Macquarie University proudly describes itself as “Australia’s Innovative University”. Perhaps, then, it should introduce a new innovation case study at its own business school – the case of one of Australia’s most prestigious institutions of learning which today finds itself with a huge load of dirty washing hanging from its portals.

The innovative behaviour of Macquarie’s recently-retired Vice-Chancellor Di Yerbury is certainly going to be worthy of a PhD thesis. She’s in a hammer-and-tongs fight with her successor, Steven Schwartz, and the university itself over her art collection, and her corporate behaviour.

As a starting point, a PhD researcher could pore over a slew of documents published in today’s Sydney Morning Herald. Like the memorandum from Yerbury to Macquarie’s Chancellor, Maurice Newman, in which she discusses the prospect of an injunction, “ongoing court proceedings on a number of fronts” and “a lot of adverse publicity and gossip” if the university doesn’t sort out their differences.

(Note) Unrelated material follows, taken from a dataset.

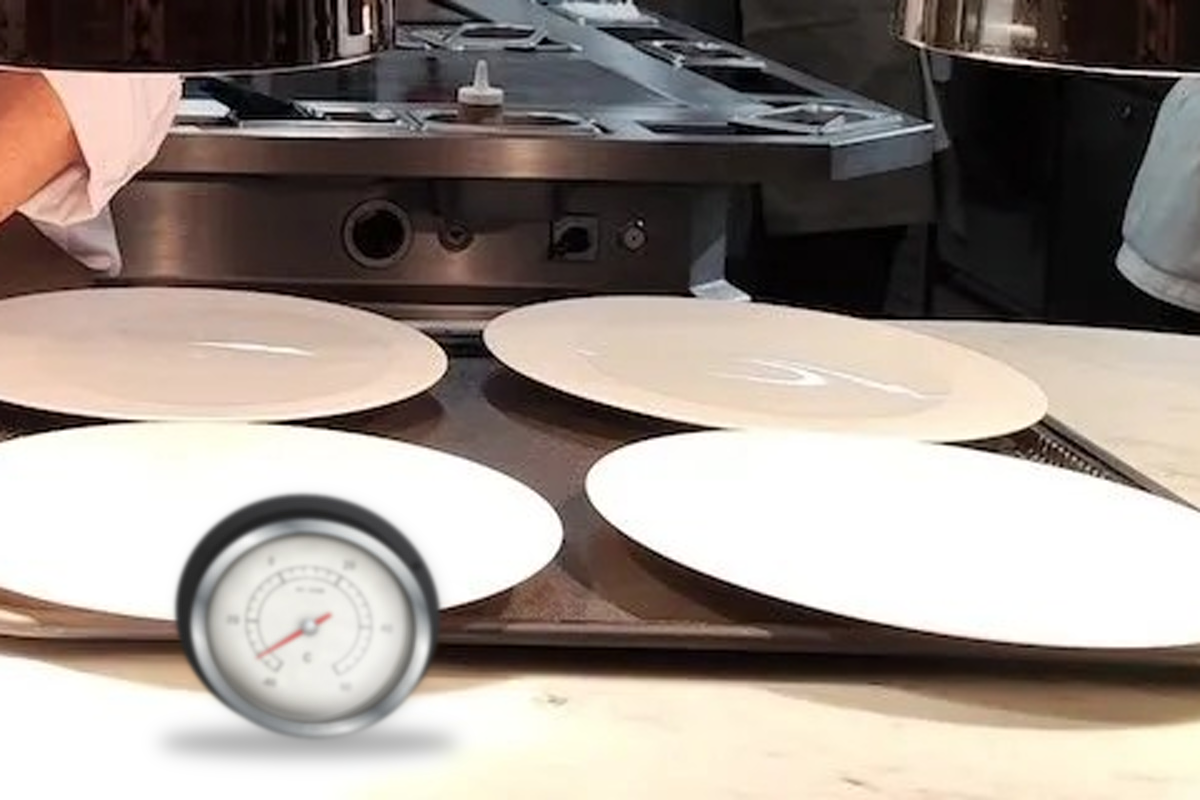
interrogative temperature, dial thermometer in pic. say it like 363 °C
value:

Or the interim report from Deloittes, the university’s auditors, which finds that there was “co-mingling” of university-owned and allegedly Yerbury-owned artworks, that key senior personnel contracts were missing, and that important university records had not been maintained.

Or the current V-C’s letter to the auditors, instructing them to investigate “certain practices by Professor Yerbury which may depart from proper standards of corporate governance and University policy.”

Oh what a lovely thesis it will make, especially the analysis of how a heavily-funded public university that teaches subjects like public administration, ethics, audit process, corporate governance and public relations can allow its most senior administrator to live in great style, “co-mingle” her artworks and do it all without apparent accountability.

No wonder it calls itself the country’s “Innovative University”.